Did you ever see him in his prime? He's the reason lots of us who aren't uber-athletic were drawn to boxing in the first place. He was so handsome and so fast and so full of himself, in a totally self-deprecating, and even funny, way, that we couldn't help but fall in love with his sport of choice. He used to say, "I'm too pretty to get beaten." And we believed it. He was! Once he said that his strategy to whip his next opponent was to "float like a butterfly, sting like a bee." Here was a beautiful, brutal man with a gift for poetry. What wasn't to like?

But back to the point: our language has been enriched more by boxing than by any other sport.

"In the ring." Don't potential political aspirants throw their hats there?

"Below the belt." Ever been hit there? Doesn't feel good, does it? (See also: "low blow".)

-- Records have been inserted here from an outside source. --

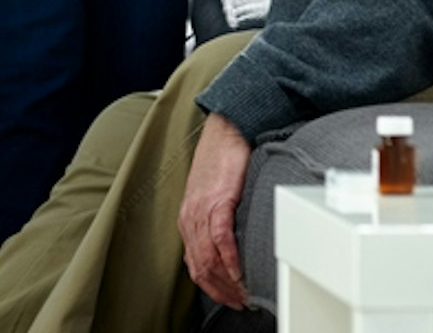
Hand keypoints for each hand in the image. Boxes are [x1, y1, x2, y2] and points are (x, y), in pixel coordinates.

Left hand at [179, 112, 253, 309]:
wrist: (226, 130)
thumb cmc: (222, 161)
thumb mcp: (212, 196)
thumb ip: (215, 221)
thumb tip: (230, 246)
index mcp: (188, 219)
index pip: (195, 264)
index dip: (211, 287)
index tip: (229, 298)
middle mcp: (190, 217)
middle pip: (200, 267)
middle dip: (221, 291)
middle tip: (240, 302)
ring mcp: (202, 210)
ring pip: (208, 258)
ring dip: (227, 281)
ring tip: (244, 293)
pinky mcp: (218, 200)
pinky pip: (220, 238)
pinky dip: (230, 259)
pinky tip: (240, 271)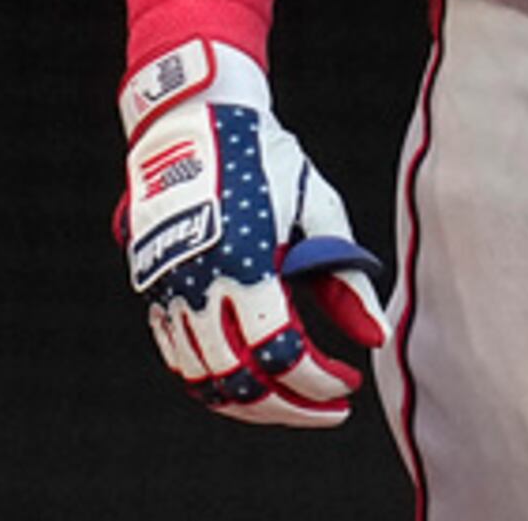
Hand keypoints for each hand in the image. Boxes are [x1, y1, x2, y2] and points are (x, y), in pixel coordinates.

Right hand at [119, 38, 387, 426]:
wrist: (193, 119)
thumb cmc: (265, 158)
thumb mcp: (319, 208)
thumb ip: (343, 278)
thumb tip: (374, 338)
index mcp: (244, 263)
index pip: (281, 355)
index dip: (318, 383)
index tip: (346, 385)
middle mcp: (198, 284)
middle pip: (240, 383)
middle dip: (289, 408)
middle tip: (327, 409)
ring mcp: (168, 290)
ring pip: (203, 380)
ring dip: (250, 404)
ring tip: (291, 401)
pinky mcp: (153, 288)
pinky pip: (178, 356)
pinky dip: (213, 381)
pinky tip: (249, 380)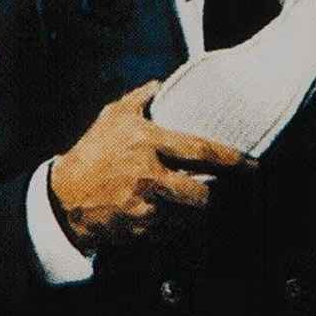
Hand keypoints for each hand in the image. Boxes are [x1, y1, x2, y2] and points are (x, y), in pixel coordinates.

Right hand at [50, 81, 250, 251]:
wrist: (63, 198)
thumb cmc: (92, 152)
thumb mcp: (112, 117)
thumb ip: (140, 98)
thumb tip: (160, 83)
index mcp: (147, 144)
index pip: (201, 151)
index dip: (232, 159)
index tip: (252, 164)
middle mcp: (149, 176)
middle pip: (201, 195)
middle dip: (214, 196)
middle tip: (218, 190)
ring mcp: (144, 208)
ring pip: (188, 217)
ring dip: (194, 212)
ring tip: (191, 203)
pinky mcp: (139, 231)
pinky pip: (170, 231)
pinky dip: (174, 224)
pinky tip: (167, 214)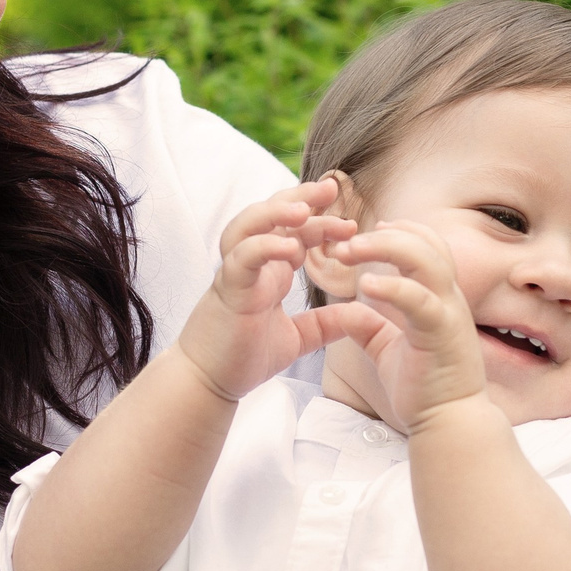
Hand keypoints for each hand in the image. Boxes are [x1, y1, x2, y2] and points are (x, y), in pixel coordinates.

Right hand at [175, 180, 359, 399]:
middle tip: (332, 186)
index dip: (320, 219)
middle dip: (300, 196)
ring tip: (306, 209)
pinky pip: (242, 259)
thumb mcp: (298, 338)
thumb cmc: (243, 357)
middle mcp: (252, 264)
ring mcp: (236, 274)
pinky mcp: (227, 291)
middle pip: (271, 214)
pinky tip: (292, 249)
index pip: (295, 231)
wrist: (207, 384)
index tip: (351, 222)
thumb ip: (326, 324)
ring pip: (249, 225)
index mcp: (270, 271)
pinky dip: (264, 247)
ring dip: (276, 212)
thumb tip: (363, 316)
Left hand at [317, 220, 487, 431]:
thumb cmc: (425, 391)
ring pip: (426, 260)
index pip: (429, 246)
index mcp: (440, 299)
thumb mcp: (389, 351)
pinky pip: (420, 300)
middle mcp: (449, 299)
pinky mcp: (442, 334)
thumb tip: (347, 312)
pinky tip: (364, 285)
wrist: (449, 425)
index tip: (369, 230)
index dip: (401, 232)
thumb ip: (370, 328)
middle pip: (426, 244)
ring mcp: (449, 314)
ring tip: (349, 251)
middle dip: (385, 235)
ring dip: (385, 248)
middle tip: (346, 241)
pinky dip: (393, 286)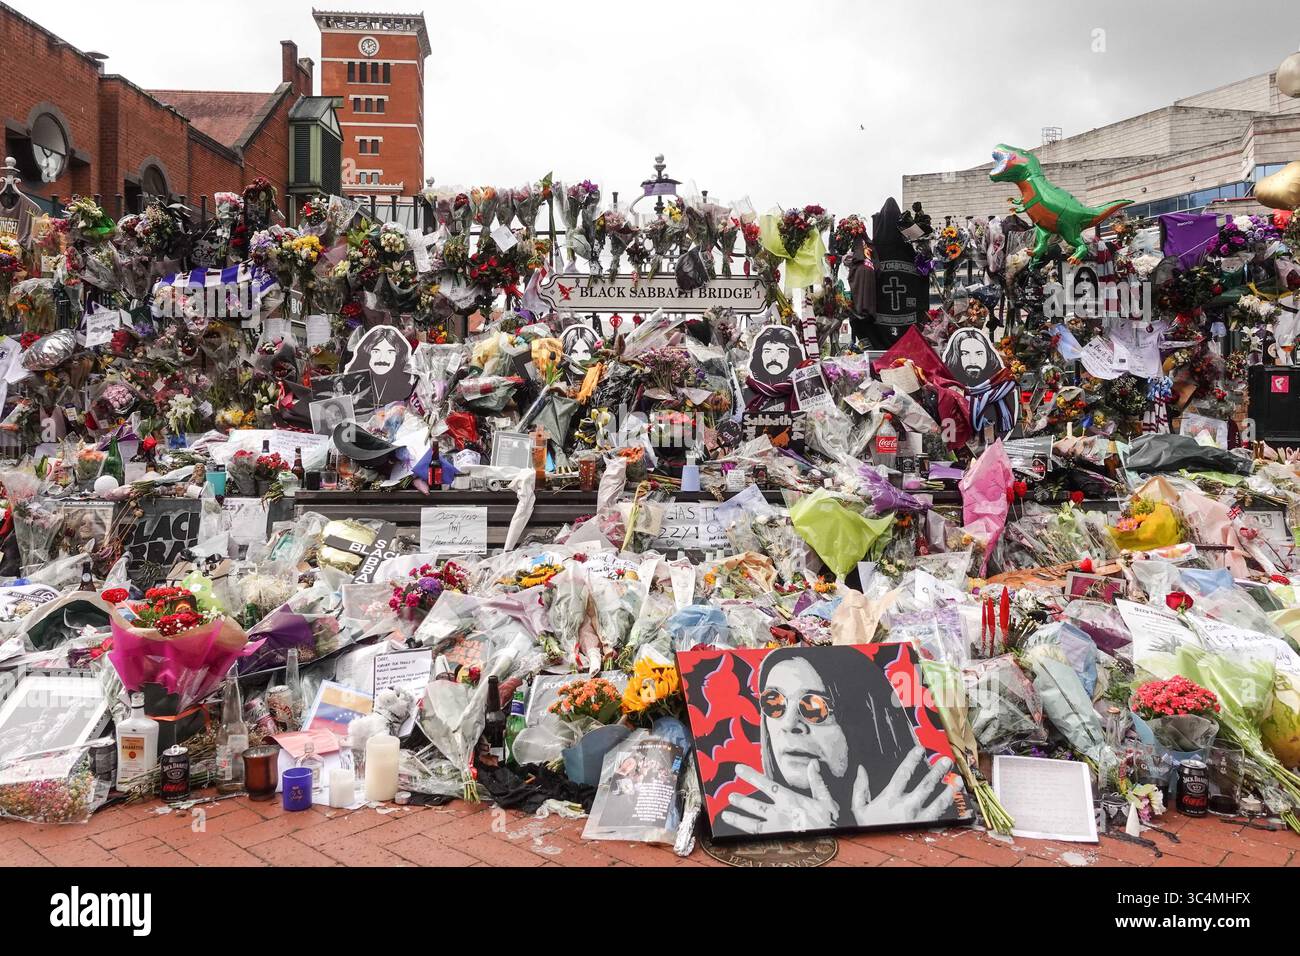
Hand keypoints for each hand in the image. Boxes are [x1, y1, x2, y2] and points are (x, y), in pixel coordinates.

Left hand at [719, 762, 838, 834]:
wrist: (828, 843)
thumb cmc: (828, 823)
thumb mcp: (826, 800)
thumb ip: (817, 782)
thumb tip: (812, 764)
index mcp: (790, 801)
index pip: (766, 785)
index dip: (751, 776)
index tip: (739, 769)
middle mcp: (779, 814)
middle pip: (755, 806)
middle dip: (741, 800)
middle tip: (730, 796)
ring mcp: (776, 829)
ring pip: (752, 824)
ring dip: (738, 818)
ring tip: (726, 814)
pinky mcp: (776, 841)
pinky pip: (756, 837)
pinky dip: (746, 834)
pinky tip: (738, 833)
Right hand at [850, 746, 955, 827]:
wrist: (877, 850)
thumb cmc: (870, 828)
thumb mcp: (859, 809)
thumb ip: (860, 788)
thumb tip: (861, 770)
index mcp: (890, 798)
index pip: (903, 774)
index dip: (912, 760)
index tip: (919, 750)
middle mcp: (906, 807)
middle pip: (925, 785)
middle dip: (936, 771)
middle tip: (945, 761)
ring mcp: (918, 819)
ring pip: (938, 802)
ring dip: (948, 790)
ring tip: (956, 780)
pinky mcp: (925, 829)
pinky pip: (941, 817)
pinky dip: (948, 809)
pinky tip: (953, 801)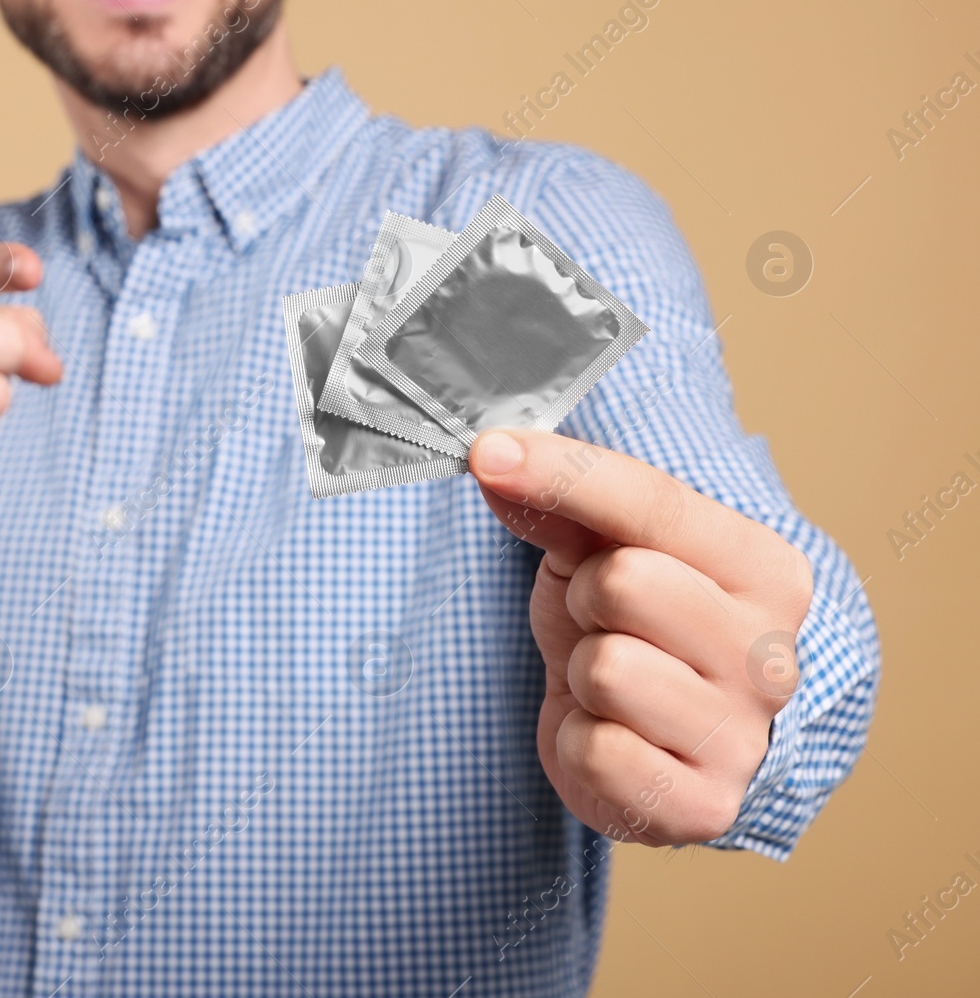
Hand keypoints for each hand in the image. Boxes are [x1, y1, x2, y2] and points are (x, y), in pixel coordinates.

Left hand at [468, 428, 812, 845]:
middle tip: (601, 621)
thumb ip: (560, 501)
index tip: (488, 455)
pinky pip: (598, 750)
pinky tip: (608, 737)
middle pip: (625, 582)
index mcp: (768, 571)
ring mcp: (745, 736)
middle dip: (586, 598)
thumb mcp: (597, 550)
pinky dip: (580, 742)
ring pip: (608, 669)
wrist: (651, 744)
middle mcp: (772, 653)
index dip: (560, 472)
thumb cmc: (633, 629)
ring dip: (581, 674)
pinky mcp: (704, 806)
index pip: (654, 501)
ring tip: (606, 683)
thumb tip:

Have you ever had to "back-pedal"? That refers to a boxer who has to start stepping backwards, trying to get away from his opponent. It looks like what you would do if you could pedal a bicycle backwards, which you can't. You're in retreat.

What is your "fighting weight"? It's where you feel your best, your strongest.

Ever heard of "the old one-two"? It's a jab followed by a power punch. Ouch!

"Fancy footwork"? Politicians do this all the time, dancing around an issue they don't want to discuss.

"The Main Event"? The biggest show in town, The Heavyweight Championship of the World.

Okay, you get the point. Boxing may not be your thing, but it has had an impact on our shared language, and you may well use some of its sayings yourself without thinking. Anything as basic to the human experience as boxing -- hitting each other with fists -- is bound to continue, like it or not, and to continue adding to our language.

Have you ever been anyone's "punching bag"? I sincerely hope not.

Have you ever "taken off the gloves"? That means, to most of us, getting down to the real business at hand. But, in boxing, it means going back to the bad old days when boxers didn't wear gloves, when "bare-knuckled" fights were the draw. In our own lives, it means getting down to what really matters. No pretense: just lay it on the line.